**Description of the task**
Find the line with "Application Process" in the records below. Copy it and every line after it, up to and including the line with "Pioneering research and skills".

**Material provided**

-- Opening Marker --

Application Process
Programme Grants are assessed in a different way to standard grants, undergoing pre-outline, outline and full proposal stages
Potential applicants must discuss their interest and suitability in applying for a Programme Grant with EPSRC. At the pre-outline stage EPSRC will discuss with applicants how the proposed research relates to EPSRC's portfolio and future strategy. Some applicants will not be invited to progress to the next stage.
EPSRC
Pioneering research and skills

-- Closing Marker --
-- Opening Marker --

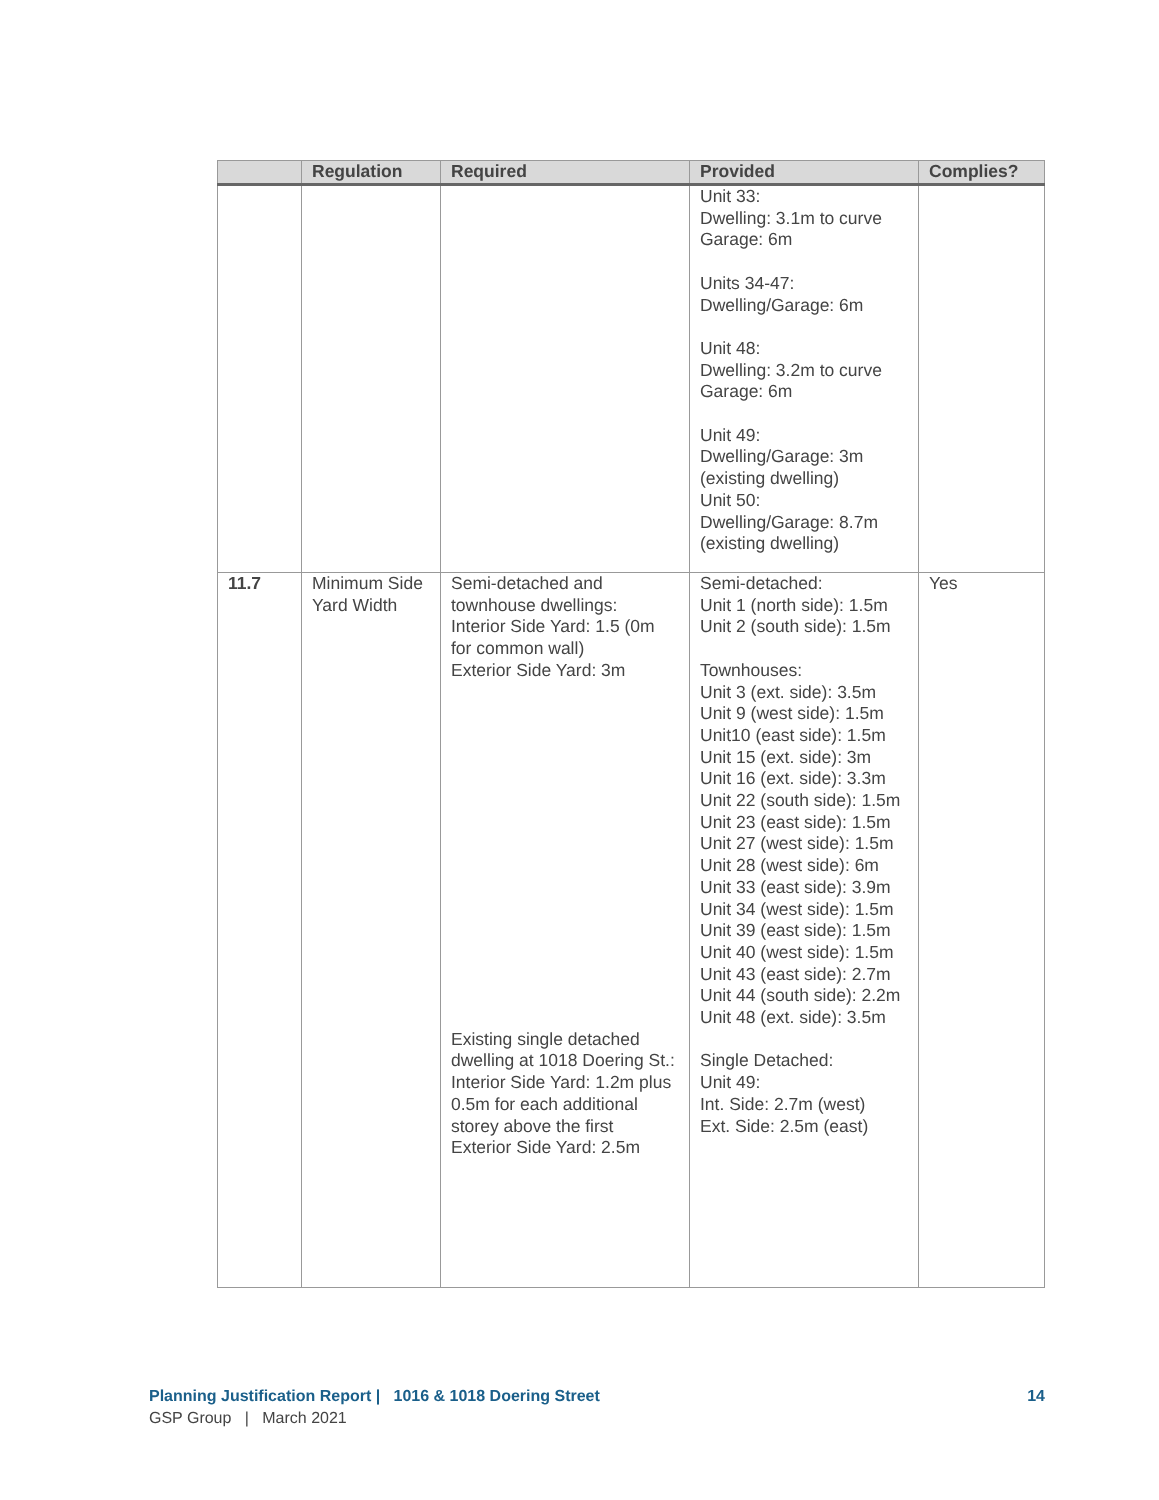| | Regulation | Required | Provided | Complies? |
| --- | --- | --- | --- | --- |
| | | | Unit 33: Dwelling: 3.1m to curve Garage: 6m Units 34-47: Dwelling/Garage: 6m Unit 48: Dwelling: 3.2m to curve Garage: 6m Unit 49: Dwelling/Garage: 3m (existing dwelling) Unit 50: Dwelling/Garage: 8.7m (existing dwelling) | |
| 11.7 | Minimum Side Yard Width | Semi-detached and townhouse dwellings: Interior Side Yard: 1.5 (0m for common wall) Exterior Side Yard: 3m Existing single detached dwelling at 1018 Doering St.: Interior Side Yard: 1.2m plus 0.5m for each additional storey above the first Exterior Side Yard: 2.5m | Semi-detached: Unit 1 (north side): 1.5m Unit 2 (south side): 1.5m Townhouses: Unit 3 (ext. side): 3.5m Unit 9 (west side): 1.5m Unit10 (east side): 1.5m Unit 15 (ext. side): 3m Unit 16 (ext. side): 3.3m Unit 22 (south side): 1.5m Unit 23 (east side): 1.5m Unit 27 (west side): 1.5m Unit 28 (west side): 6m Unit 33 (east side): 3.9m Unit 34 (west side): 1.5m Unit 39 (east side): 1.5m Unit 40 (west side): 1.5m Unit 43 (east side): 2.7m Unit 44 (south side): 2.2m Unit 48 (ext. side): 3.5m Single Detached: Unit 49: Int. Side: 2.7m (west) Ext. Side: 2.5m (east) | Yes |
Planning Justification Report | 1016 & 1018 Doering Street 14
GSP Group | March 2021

-- Closing Marker --

**Written solution**
Application Process
Programme Grants are assessed in a different way to standard grants, undergoing pre-outline, outline and full proposal stages
Potential applicants must discuss their interest and suitability in applying for a Programme Grant with EPSRC. At the pre-outline stage EPSRC will discuss with applicants how the proposed research relates to EPSRC's portfolio and future strategy. Some applicants will not be invited to progress to the next stage.
EPSRC
Pioneering research and skills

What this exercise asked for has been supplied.